Erst vor wenigen Wochen haben ich den ersten Band der „Spinster Girls“ gelesen, von dem ich wirklich schwer begeistert war. Bei „Moxie“ von Jennifer Mathieu wollte ich nun auch unbedingt reinlesen, da es sich ebenfalls um ein feministisches Jugendbuch handelt, diesmal in den USA spielend und ich wollte einfach einen Vergleich ziehen können bei einem Thema, das super aktuell ist und das jede literarische Umsetzung wert ist.
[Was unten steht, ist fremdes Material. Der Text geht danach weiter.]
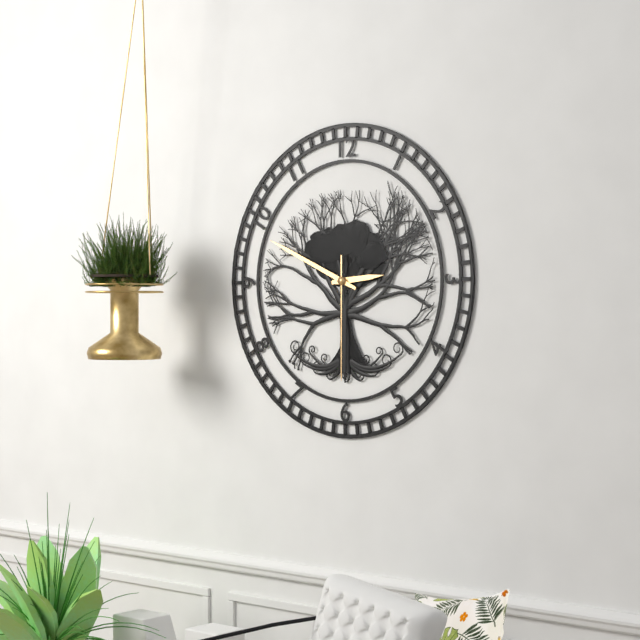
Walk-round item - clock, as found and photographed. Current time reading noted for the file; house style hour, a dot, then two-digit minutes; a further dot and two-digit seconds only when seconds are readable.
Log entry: 2.49.30
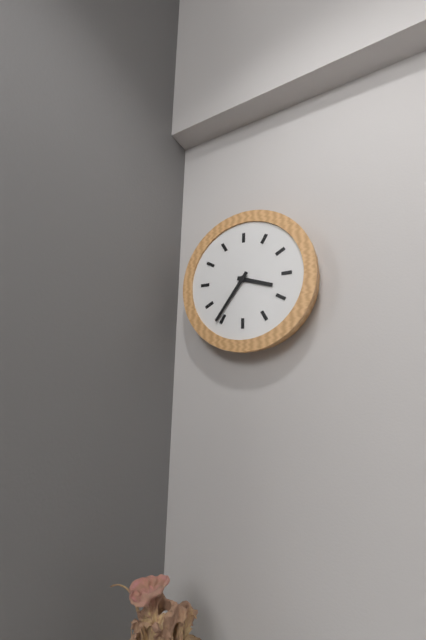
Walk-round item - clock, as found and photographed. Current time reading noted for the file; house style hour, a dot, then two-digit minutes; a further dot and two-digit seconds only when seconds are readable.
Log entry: 3.36
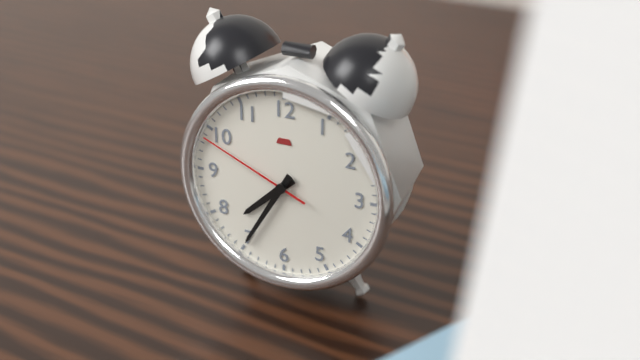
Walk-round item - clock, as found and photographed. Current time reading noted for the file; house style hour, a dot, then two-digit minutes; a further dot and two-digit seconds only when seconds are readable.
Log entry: 7.35.49
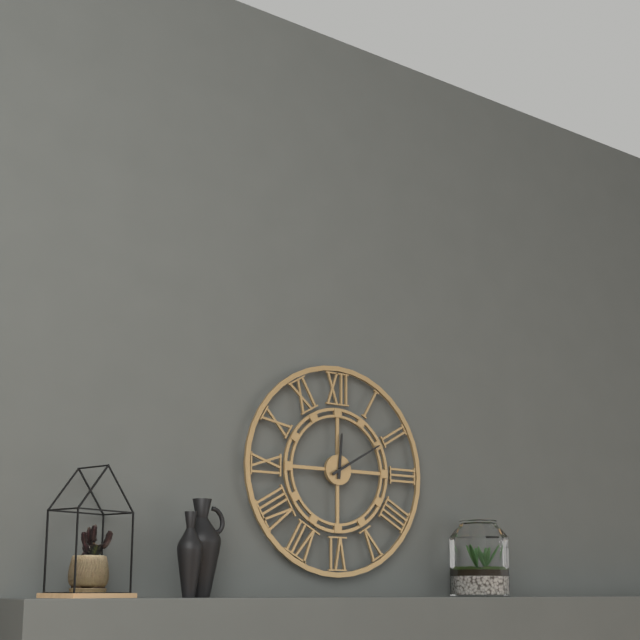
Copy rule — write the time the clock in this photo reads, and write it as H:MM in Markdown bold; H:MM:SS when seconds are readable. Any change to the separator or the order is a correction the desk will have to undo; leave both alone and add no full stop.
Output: **12:10**
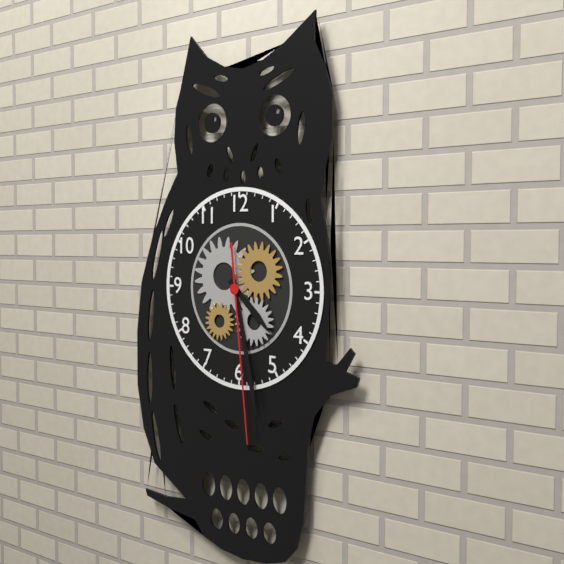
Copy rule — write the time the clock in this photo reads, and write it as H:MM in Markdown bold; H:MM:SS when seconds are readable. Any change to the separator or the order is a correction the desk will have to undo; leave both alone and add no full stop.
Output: **4:28:29**
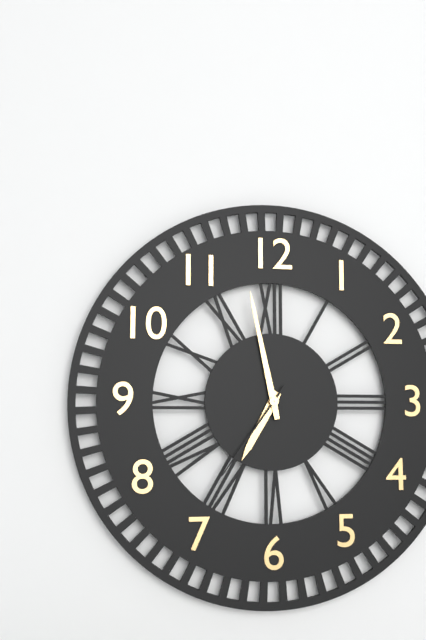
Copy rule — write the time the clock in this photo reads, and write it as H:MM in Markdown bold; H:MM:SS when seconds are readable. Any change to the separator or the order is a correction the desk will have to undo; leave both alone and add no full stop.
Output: **6:58:36**
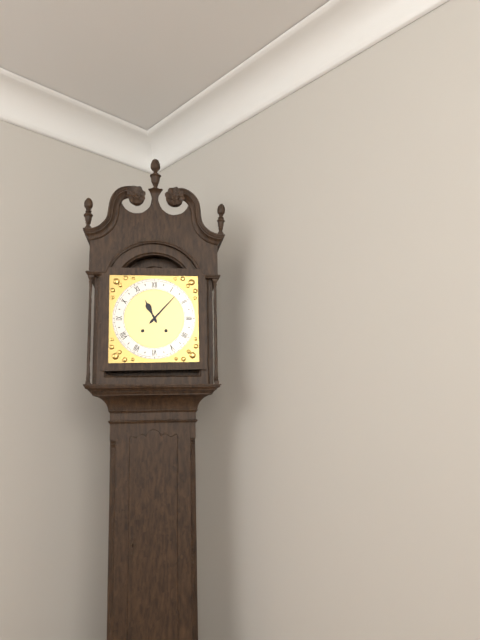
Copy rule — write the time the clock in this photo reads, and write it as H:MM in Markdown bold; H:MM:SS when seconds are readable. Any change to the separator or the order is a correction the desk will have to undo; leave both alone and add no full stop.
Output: **11:07**
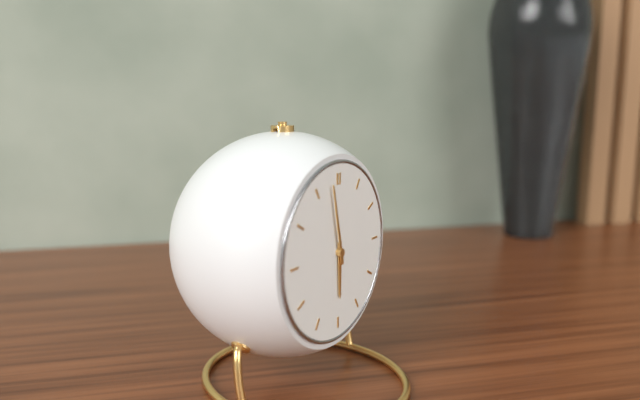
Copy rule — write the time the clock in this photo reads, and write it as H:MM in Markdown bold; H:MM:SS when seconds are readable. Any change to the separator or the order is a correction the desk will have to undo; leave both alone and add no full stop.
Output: **5:58**
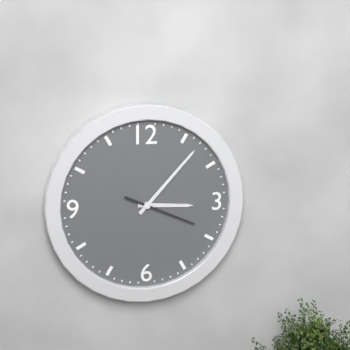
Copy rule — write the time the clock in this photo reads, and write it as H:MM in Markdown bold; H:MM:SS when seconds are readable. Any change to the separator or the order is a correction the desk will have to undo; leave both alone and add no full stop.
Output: **3:07:19**
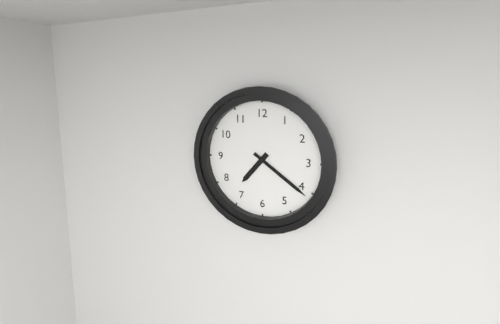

„Spinster Girls“ habe ich vor allem für die unbeschreibliche Authentizität gefeiert, die jetzt bei „Moxie“ durchaus ein kleines Problem darstellt. Die Geschichte von Vivian und ihren Freundinnen spielt an einer texanischen High School, wo das Football-Team der Schule das ganze Geschehen bestimmt, weswegen sich die männlichen Footballspieler alles herausnehmen können. Soweit so gut, immerhin sehen wir solch eine Situation auch in zahlreichen Filmen dargestellt. Das Ganze wird in Moxie aber mit einem Sexismus verknüpft, der so dermaßen überspitzt dargestellt ist, dass ich ihn leider als unrealistisch empfunden habe. Keine Frage, es gibt immer eine Gruppe Jungs, die Mädchen ausschließlich als sexuelle Objekte wahrnehmen, ja es gibt auch Erwachsene, die das so sehen und dementsprechend unterstützen, aber dass alle Lehrer und alle Eltern wegsehen, nein, das kaufe ich nicht ab. Diesen Aspekt fand ich leider etwas schade, da es ja gerade die kleinen Dinge sind, die man gut unter den Teppich kehren kann und die deswegen umso schlimmer für die Situation von Frauen sind. Es hätte also dieses große dramatische Szenario in keiner Weise gebraucht.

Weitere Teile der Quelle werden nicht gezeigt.